本日viva(博士論文の口頭審査)があり、minor correctionという結果でした。「修正なしの合格」から「不合格」まで複数段階ある内の上から三番目で、必要な修正を施し、三ヶ月以内に修正版を提出すれば、Degree Committeeの審査を経て、学位が確定します。minor correctionの場合、学位取得に至らないことはほぼありませんので、博士課程を修了することが実質的に決まったと捉えることもできます。


特に結果を心配していたわけではありません。手厳しい(けれどもありがたい)フィードバックも頂いたのでそれを踏まえて論文を修正しなければいけません。そして何よりも博士論文を複数の論文に分けてジャーナルに投稿するという重要な仕事が残っています。しかし留学の最低ラインであった「学位取得」が叶いそうで、とにかく今はほっとしています。

Cambridge Language Sciences

10月3-4日の二日間、ケンブリッジに戻り、Cambridge Language Sciencesの「Language Sciences in the 21st Century: The interdisciplinary challenge」というイベントに参加してきました。

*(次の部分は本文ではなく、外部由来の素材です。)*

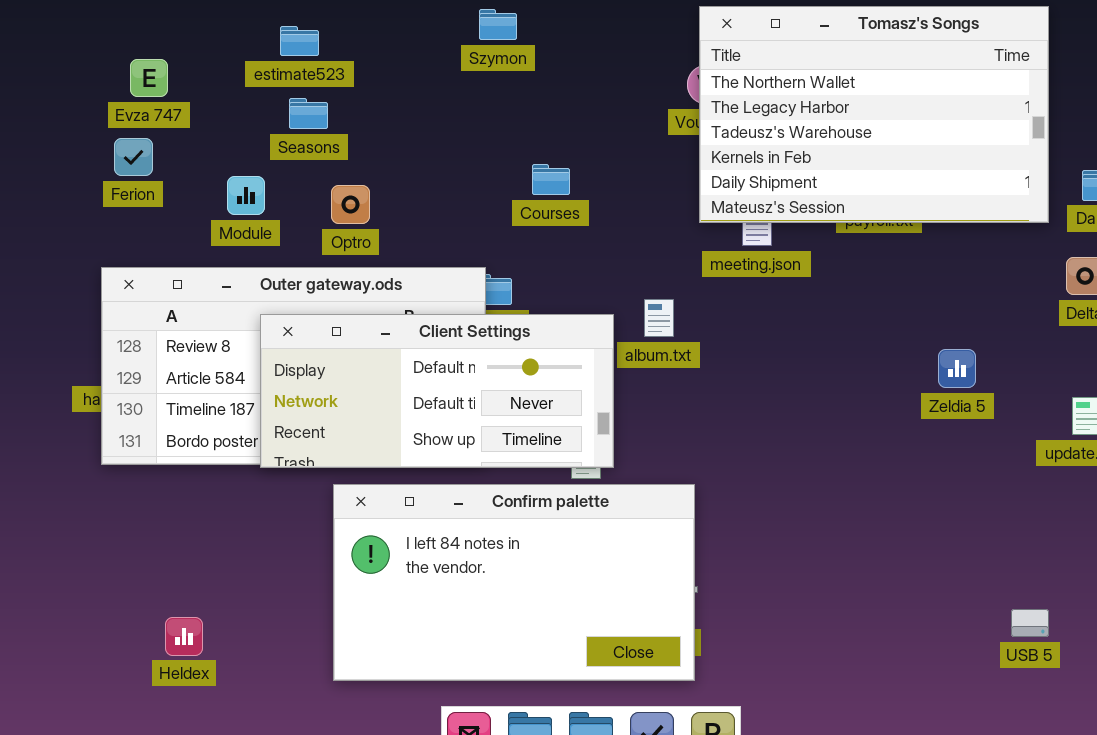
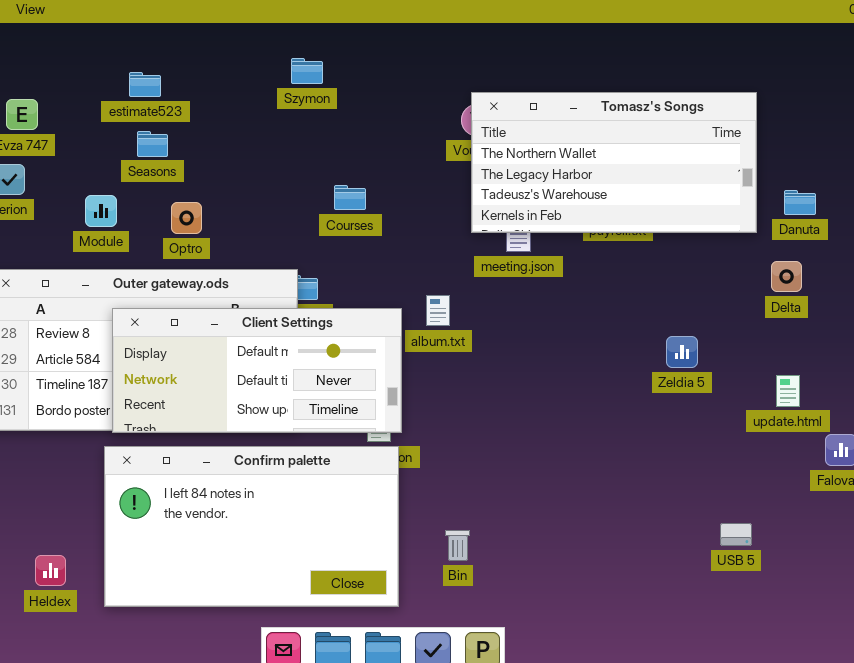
Tomasz's Songs: [699,6,1049,223] -> [471,92,757,233], resized
Confirm palette: [333,484,695,681] -> [104,446,399,607], moved
USB 5: [1011,609,1049,637] -> [720,523,752,546], moved

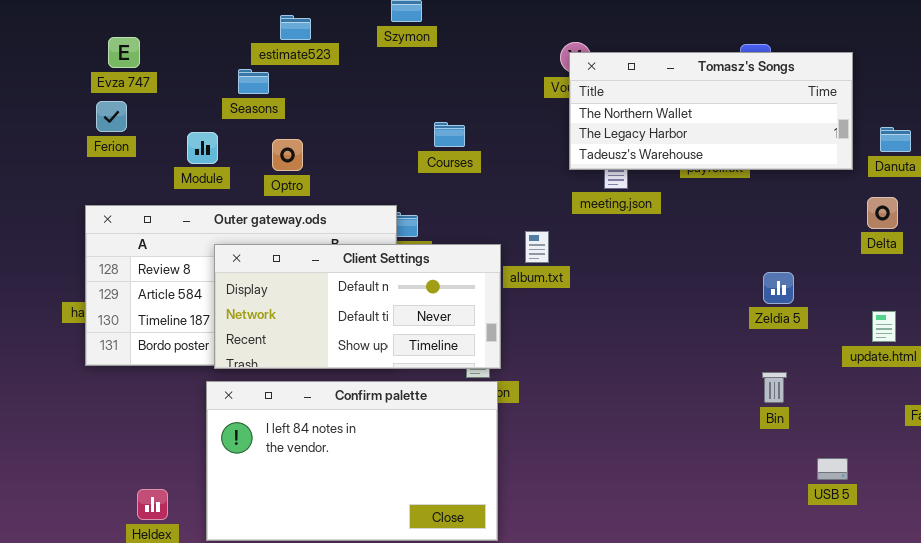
estimate523: [129,72,161,97] -> [280,15,311,40], moved
Tomasz's Songs: [471,92,757,233] -> [569,52,853,170], resized
Bin: [445,530,470,561] -> [762,372,787,403], moved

Cambridge Language Sciencesとは、ケンブリッジ大学内で言語に関係する研究を行っている部署・研究者を集め、何か学際的な研究を行おうという試みです。今回はマルチリンガリズム、神経言語学と言語進化、言語の多様性と普遍性、言語哲学と計算言語学という四つのセクションがあり、それぞれのセクションで一人基調講演者を学外から招き、他に学内のスタッフが通常発表をいくつか行うという形式でした。通常発表は学内も含めて募集は行われませんでしたが、ポスター発表と後述するspeed presentationは募集があったので応募し、それらの枠で発表してきました。

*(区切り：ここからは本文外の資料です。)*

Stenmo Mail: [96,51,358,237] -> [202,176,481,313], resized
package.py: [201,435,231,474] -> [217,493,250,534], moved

さて、ポスターはRedcliffeという業者に印刷をお願いしたのですが、あろうことか配送先(勤務先の大学)の郵便番号を書くべきところに自宅の郵便番号を書いてしまったため指定配送先には届かず、またどうしてもその日の内にポスターを受け取らないと間に合わなかったため、£40+で印刷したポスターをさらに£40ほどかけて隣町まで取りに行くというハメに陥りました。そんな高額のポスターですが、初日はポスターセッションとコーヒーブレイクが同時間帯で、しかも二者は別の部屋という運営のまずさもあり、二日間で4-5人が見に来てくださるにとどまりました。先週末のLCRと立て続きに発表で、ポスターは作っただけであまり説明する準備ができていなかったので、構わないのですが、上記のような苦労はなんだったのだという気もします。

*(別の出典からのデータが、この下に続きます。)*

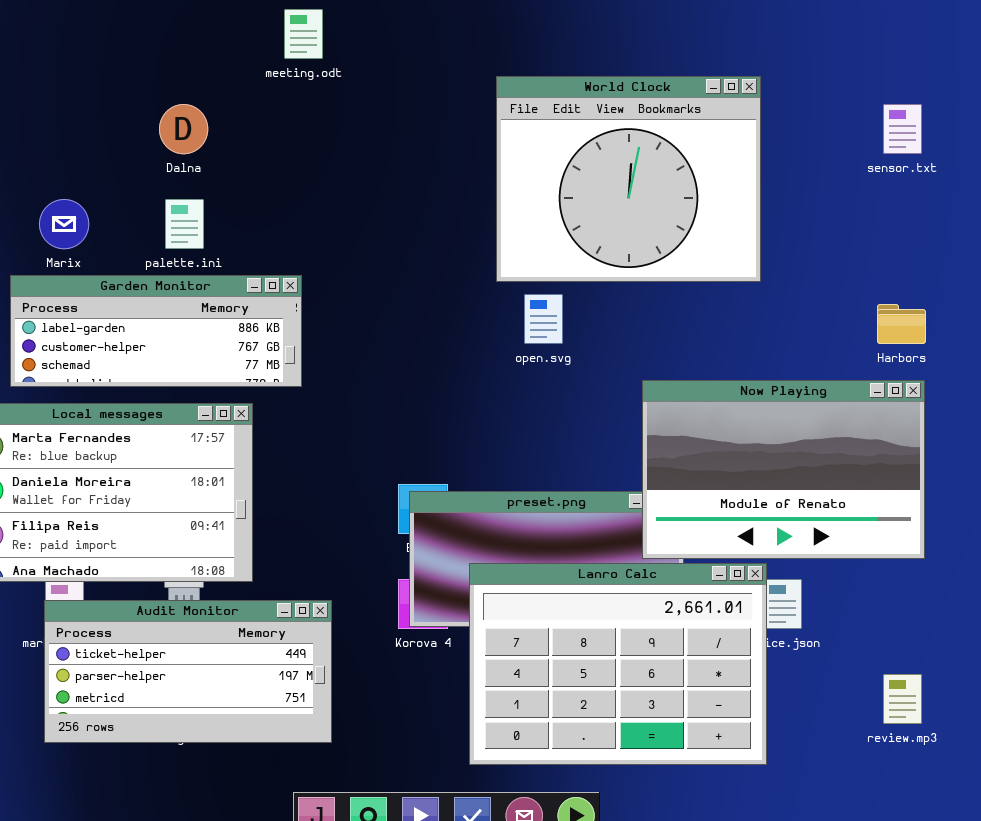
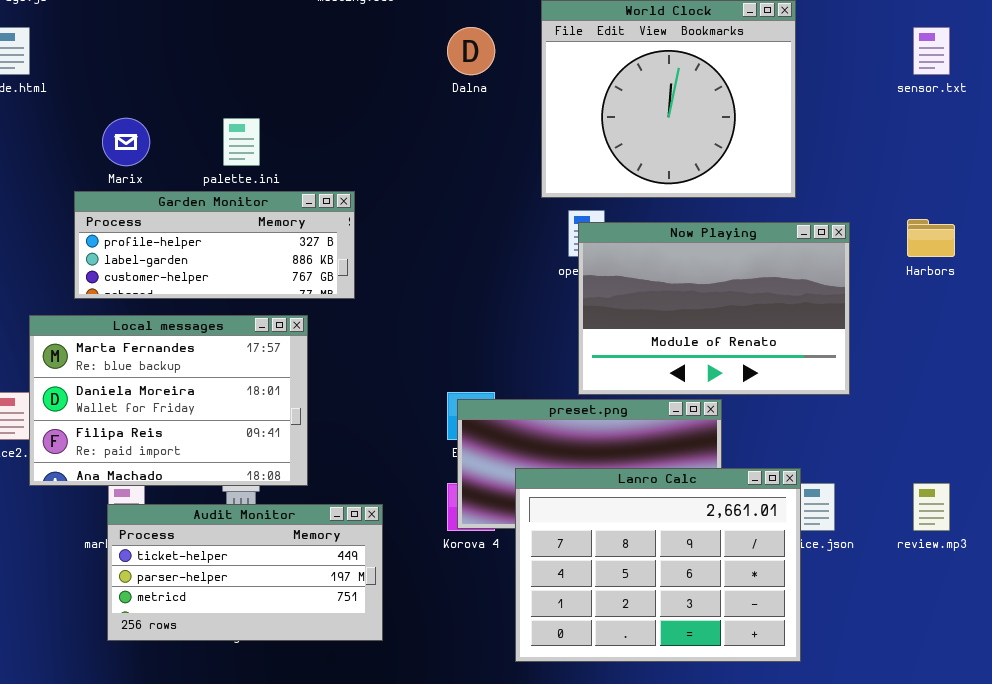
Dalna: [159,104,208,154] -> [447,27,495,75], moved
Garden Monitor: [10,275,302,387] -> [74,191,355,299], scrolled up 1 row
Now Playing: [642,380,925,559] -> [578,222,850,395], moved
review.mp3: [883,674,922,724] -> [913,483,950,531], moved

もう一つのspeed presentationは、PhDの学生がスライド1枚を使って1分間で自身の研究の紹介を行うというもの。私はトップバッターで、3つの図を1枚のスライドに詰め込み、弾丸トークでそれらを説明するというスタイルを取りました。話すのが速すぎるので理解してもらえるとは思っていなかった(図の印象だけ残れば良いと思っていた)のですが、失笑が各所から漏れたのは予想外で、終了後には「あの弾丸トークの人」という認識をされてしまいました。1分間の発表なので何らかの印象をオーディエンスに残せれば成功と言えると思いますが、こういう印象でも良いのかどうかはわかりません・・・。もちろんそんなことを行ったのは私だけで、ほかの人達はデータではなく対象としている現象を話したり、研究動機を話したりと、比較的ゆるめの発表が多かったです。


さて、7月末のCLから続いた夏〜秋の学会シーズンもこれで終わりです。これからは私自身もまだvivaがあり、勤務先のプロジェクトもあと一ヶ月ほどで本格化する(予定な)ので、研究のアウトプット以外のところに力を入れようと思います。